Twelve rooms at the Royal Academy have been taken over for the show, which includes bark paintings, early colonial watercolours, heroic pioneer scenes and modern works.
The landscape forms a thread that links them all together, from the inhospitable bush portrayed by the early settlers to the abstract Indigenous paintings of ceremonial places.
But The Sunday Times' Waldemar Januszczak wrote much of the so-called cream of Australian art is "lightweight, provincial and dull, and some of it is reminiscent of liquid crap".
Mr Januszczak described Indigenous art as “tourist tat”, Frederick McCubbin's famous The Pioneer as “poverty porn”, and Fred Williams' desert landscape as “thick cowpats of minimalism”.
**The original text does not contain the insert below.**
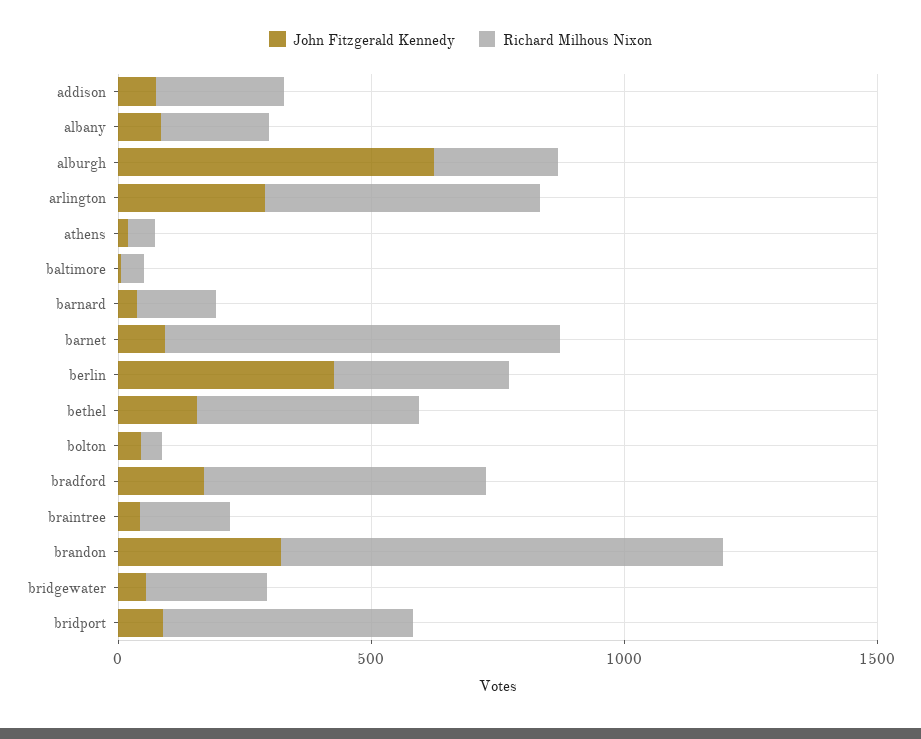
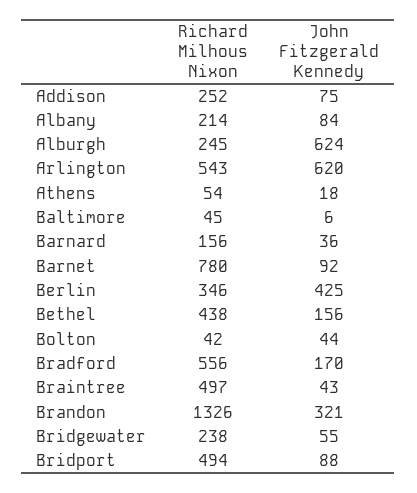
John Fitzgerald Kennedy, arlington: 300 -> 620
Richard Milhous Nixon, braintree: 200 -> 497
Richard Milhous Nixon, brandon: 900 -> 1326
In his most vivid metaphor, Januszczak took aim at John Olsen's 'Sydney Sun', saying it “successfully evokes the sensation of standing under a cascade of diarrhoea.”
The National Gallery called it a magnificent work by one of Australia's most distinguished artists when it was purchased for half a million dollars in 2000.
Olsen dismissed the review as ‘‘extremely foolish’’ and ‘‘an attempt to put Colonials in their place’’.
He told Fairfax his artwork was inspired by NASA photos of the sun that showed immense globules of energy emanating from the source.
‘‘It's not just a simplistic idea. You can call it diarrhoea or energy. It just depends on what you ate last night".
But not all reviews were negative. The Independent praised the exhibition, joining the Royal Academy in proclaiming its latest show of Australian art as “the most comprehensive survey of Australian art to have been shown outside Australia.”
"Which indeed it is, a shoulders-back display of 200 works covering 200 years of a country which has long found expression in its visual art," wrote Adrian Hamilton on Sunday.
"Two hundred years is a lot of ground to cover," said Kathleen Soriano, the Royal Academy's director of exhibitions.
THE EXHIBITION
The earliest colonial art shows a wariness of Australia's terrain, which the first British settlers in 1788 found hard to cultivate, portraying settlements as bright spots in a dark and dangerous landscape.
But the paintings chart how those who survived built railways and raised cattle, and finally began to enjoy the views - and the beach.
Many early works are watercolours in the English tradition, but after the gold rush other Europeans and Chinese began arriving, bringing different styles with them.
Some artists acknowledged the price the Indigenous people paid for the colonial expansion, including Eugene von Guerard in his "Stony Rises" (1857), which shows a group of Aborigines cast in darkness as the sun sets.
"It's the sun setting on the Aboriginal people," said Ron Radford, director of the National Gallery of Australia who co-curated the show.
ABORIGINAL ART
The exhibition showcases some spectacular Aboriginal art, including eucalyptus bark paintings from Arnhem Land, northern Australia, and works by Albert Namatjira, who learned watercolours while acting as a guide and painted some of the earliest and most striking pictures of the Australian desert.
There are works from the 1970s, when Aboriginal men in the Western Desert began to paint their mythology or "dreaming" on discarded building materials. There are also more modern paintings, such as Anatjari Tjampitjinpa's concentric circles from 1981, depicting ceremonial grounds in central Australia.
LANDSCAPE AS PART OF IDENTITY
The exhibition also looks at the establishment of the landscape as part of Australian identity, with pictures celebrating the heroism and strength of those forging a new life in rugged terrain.
Frederick McCubbin's 1904 triptych "The Pioneer" shows a young couple starting out with only a wagon, then with a homestead and a child, and finally the son at his father's grave, a new town in the distance.
Four decades later, Sidney Nolan presented his vision of Ned Kelly, an outlaw character similar to England's Robin Hood, outwitting the comically stupid police.
By the 1960s, the landscape had been distorted, as shown by Fred Williams' "Yellow Landscape", which discarded the horizon and depicted trees as mere dots and dashes of paint against a rusty background.
The exhibition closes with modern works, from Peter Dombrovskis's famous photograph of the Franklin River, which became a symbol for the green movement in the 1980s, to Fiona Hall's sardine tins, each with a lid moulded into a plant and a sex act depicted inside the aluminium container.
"If the show ends on an incomplete note, it is because its art, like the country at large, seems still uncertain of where it is going," writes The Independent's Adrian Hamilton.
"For all its size, Australia is still a nation of only some 22 million people – barely more than a third of the United Kingdom’s. No wonder it puts so much emphasis on its native Aboriginal artists. They at least seem confident in their dreaming".
"Australia" runs from September 21 to December 8.